**** EXCERPTED TEXT
PhotoJourney-Nepal 2017
November saw the team and participants head to East Nepal – it’s always a little trickier travelling in the East, so a little more Land Rover time; but BOY was it worth it! We headed pretty much straight away to Rumjatar after a recovery night in Kathmandu. Rumjatar is a remote Hill Village roughly half way between Kathmandu and the Indian border at the Eastern point of Nepal….and directly below the Everest region of the High Himalayas.
The workshop was again looking to help photographers with little knowledge, and improve the photography of those with some decent experience – and it was a cracking team (we always seem to get on; must be the calming effects of the mountains and people of Nepal.
So – one of the first projects was to head where we could reasonably easily access to photograph Everest itself. We were not disappointed because the weather was perfect, and as clear a view of the mother of mountains as you could hope for.
********
▸ WHAT NEEDS TO BE DONE: Check each statement against the Nepal photo trip text. For (a), (b) and (c), answer yes or no and quote the text's deciding words. (a) The group went to Rumjatar after a recovery night in Kathmandu. (b) The workshop was meant only for photographers who already had decent experience. (c) Bad weather blocked the view of Everest. You won't need the rows that follow the text.
**** INFORMATION
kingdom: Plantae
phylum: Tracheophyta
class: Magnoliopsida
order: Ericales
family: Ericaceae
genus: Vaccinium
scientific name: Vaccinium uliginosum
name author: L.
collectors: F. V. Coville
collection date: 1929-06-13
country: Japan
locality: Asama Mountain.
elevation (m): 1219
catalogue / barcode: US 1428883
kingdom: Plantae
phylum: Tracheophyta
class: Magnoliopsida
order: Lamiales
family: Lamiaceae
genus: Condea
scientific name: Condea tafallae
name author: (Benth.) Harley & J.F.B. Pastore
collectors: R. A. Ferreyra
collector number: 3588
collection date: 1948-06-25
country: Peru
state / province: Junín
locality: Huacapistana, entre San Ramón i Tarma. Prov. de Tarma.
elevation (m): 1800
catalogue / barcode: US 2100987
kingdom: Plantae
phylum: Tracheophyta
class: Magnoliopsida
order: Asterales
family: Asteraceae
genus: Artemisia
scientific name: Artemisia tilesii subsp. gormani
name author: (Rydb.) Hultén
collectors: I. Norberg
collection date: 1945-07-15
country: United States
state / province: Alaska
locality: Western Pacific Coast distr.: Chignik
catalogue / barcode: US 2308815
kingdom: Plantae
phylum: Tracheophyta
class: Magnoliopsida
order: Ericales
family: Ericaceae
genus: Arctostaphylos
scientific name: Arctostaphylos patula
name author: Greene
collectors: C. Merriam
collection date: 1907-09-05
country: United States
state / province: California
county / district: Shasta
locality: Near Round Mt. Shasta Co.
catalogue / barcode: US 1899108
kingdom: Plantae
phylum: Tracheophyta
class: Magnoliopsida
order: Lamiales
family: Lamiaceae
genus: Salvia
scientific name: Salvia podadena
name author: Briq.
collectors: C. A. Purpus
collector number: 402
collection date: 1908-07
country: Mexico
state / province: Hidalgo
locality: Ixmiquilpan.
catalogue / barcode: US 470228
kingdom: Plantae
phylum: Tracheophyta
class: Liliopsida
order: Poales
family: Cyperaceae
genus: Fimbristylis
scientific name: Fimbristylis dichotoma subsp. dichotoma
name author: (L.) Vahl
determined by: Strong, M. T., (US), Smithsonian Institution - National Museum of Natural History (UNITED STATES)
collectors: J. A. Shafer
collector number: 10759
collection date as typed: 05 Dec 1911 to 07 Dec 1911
********
▸ OUTPUT FOR THIS TASK:
(a) Yes: "We headed pretty much straight away to Rumjatar after a recovery night in Kathmandu."
(b) No: "help photographers with little knowledge, and improve the photography of those with some decent experience"
(c) No: "the weather was perfect, and as clear a view of the mother of mountains as you could hope for"